Yeah, that’s right. But in the Council of Trent, session six on justification, which I recommend everybody read, it’s really pithy. It’s amazing what they did in that one session. But in chapter eight, the heading is, in what manner is it to be understood that the impious is justified by faith and gratuitously, and listen to what it says here and so pithy. “And whereas the apostle sayeth…” I love those iths, “And whereas the apostle sayeth that man is justified by faith and freely, those words are to be understood in that sense, which the perpetual consent of the Catholic Church have held and expressed do it. That we are therefore said to be justified by faith because faith is the beginning of human salvation, the foundation and root of all justification without which it is impossible to please God.”

By the way, there is a reference to Hebrews 11:6, “Without faith, it is impossible to please God. For everyone who believes in him must believe that he is and that he is the rewarder of those who diligent seek him.” Notice this is before justification. This is the preparation for justification Hebrews 11 is talking about. But you have to believe that God is and that he’s a rewarder. These are what we call… Now I’m taking off here from Trent, what Catholic theologians call the necessary conditions for justification, right? Like repentance, you have to repent, you have to obey, you have to believe in the trinity, believe in the essential truths of the faith. These are all conditions, but they don’t justify you. These are conditions necessary. And this is how faith is necessary for salvation. And so it is said that we are justified by faith because without faith, it’s impossible to please God. Now the let’s talk catechumen here.

Cy Kellett:

Okay.

Tim Staples:

Man, we’re getting to the nitty-gritty here. We’re talking catechumen here, unbaptized, pagan, right? Well, he is given what we call prevenient grace to where… Boop, he’s illuminated. Wow. I believe in the trinity. I believe in the hypothetic union. I believe in the papacy. I believe in the blessed mother. Woo. I’m ready. None of that justifies. But at that point, that is the beginning. What they’re talking about here, the beginning of human salvation, the foundation of root of all justification that faith that’s given in a prevenient sense. And ordinarily it does not justify in the sense of bringing you from being impious to pious.

◆ **YOUR INSTRUCTIONS**: In the discussion of justification above, list every description of faith given in the quoted passage from chapter eight of the Council of Trent's session six.

Saved data entries:
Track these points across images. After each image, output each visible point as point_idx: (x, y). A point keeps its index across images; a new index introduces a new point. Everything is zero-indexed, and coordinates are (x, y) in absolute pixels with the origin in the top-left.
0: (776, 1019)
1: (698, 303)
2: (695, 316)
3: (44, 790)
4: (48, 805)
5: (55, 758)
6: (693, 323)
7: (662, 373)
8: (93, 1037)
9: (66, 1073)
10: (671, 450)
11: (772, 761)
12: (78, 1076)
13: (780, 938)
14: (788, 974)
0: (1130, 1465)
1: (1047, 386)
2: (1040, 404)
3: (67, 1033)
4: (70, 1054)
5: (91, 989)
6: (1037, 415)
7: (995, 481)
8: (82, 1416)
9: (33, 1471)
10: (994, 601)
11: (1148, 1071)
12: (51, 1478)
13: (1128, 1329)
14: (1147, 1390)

* * *

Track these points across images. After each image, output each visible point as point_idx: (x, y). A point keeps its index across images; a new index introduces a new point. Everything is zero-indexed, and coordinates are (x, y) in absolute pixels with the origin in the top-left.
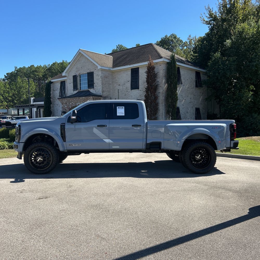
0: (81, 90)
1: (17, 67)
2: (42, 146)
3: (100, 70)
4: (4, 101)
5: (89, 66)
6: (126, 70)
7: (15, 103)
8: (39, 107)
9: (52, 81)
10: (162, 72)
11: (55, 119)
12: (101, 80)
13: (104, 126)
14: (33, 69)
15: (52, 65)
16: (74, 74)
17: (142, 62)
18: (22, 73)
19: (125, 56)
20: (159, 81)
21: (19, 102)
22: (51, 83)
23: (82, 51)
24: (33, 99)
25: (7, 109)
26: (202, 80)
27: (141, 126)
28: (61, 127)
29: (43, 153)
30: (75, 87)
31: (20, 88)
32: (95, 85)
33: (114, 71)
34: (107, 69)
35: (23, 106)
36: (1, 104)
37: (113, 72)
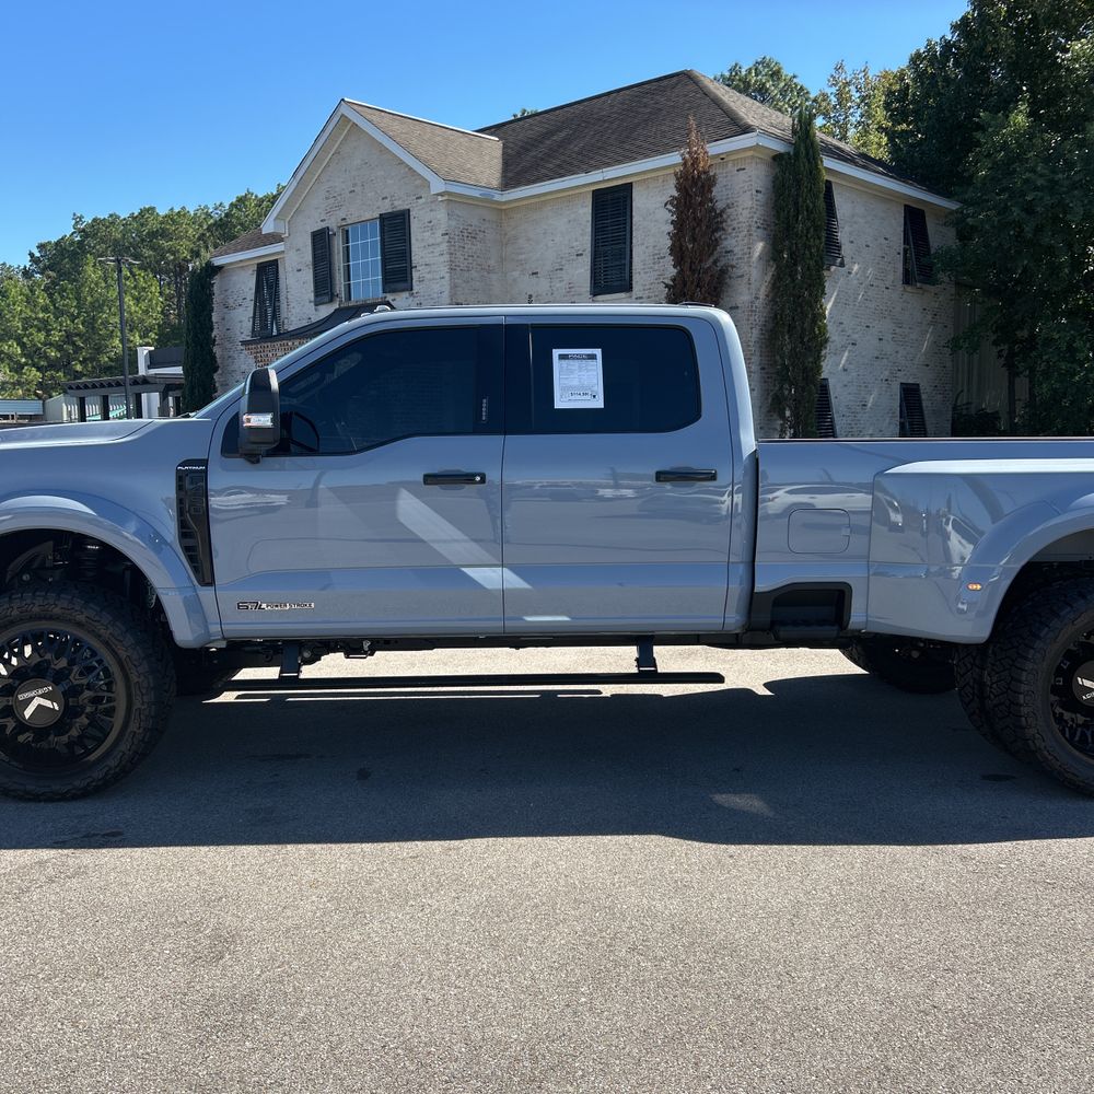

---

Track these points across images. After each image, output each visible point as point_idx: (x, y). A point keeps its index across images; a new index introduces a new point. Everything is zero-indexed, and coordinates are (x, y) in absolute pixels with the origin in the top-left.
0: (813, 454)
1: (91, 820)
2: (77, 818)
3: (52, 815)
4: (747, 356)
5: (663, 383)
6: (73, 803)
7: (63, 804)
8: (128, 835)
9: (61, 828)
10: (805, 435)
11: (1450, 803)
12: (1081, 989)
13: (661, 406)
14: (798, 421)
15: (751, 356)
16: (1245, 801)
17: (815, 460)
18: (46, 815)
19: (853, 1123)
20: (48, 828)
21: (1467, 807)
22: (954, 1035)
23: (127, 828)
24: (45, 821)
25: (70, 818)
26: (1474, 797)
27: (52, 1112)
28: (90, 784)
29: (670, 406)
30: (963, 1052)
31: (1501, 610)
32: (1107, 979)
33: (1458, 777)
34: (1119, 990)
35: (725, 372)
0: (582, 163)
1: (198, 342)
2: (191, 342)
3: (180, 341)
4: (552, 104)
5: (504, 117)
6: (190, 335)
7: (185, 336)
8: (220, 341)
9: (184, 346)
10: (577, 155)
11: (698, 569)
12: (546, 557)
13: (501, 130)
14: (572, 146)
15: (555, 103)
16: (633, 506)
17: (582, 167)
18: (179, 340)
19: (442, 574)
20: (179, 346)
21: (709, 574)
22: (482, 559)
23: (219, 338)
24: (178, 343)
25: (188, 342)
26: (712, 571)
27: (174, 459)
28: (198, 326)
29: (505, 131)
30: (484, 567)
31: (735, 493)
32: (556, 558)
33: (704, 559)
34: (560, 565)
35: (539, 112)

◆ **RESPONSE TO THE TASK**:
- the beginning of human salvation
- the foundation and root of all justification
- that without which it is impossible to please God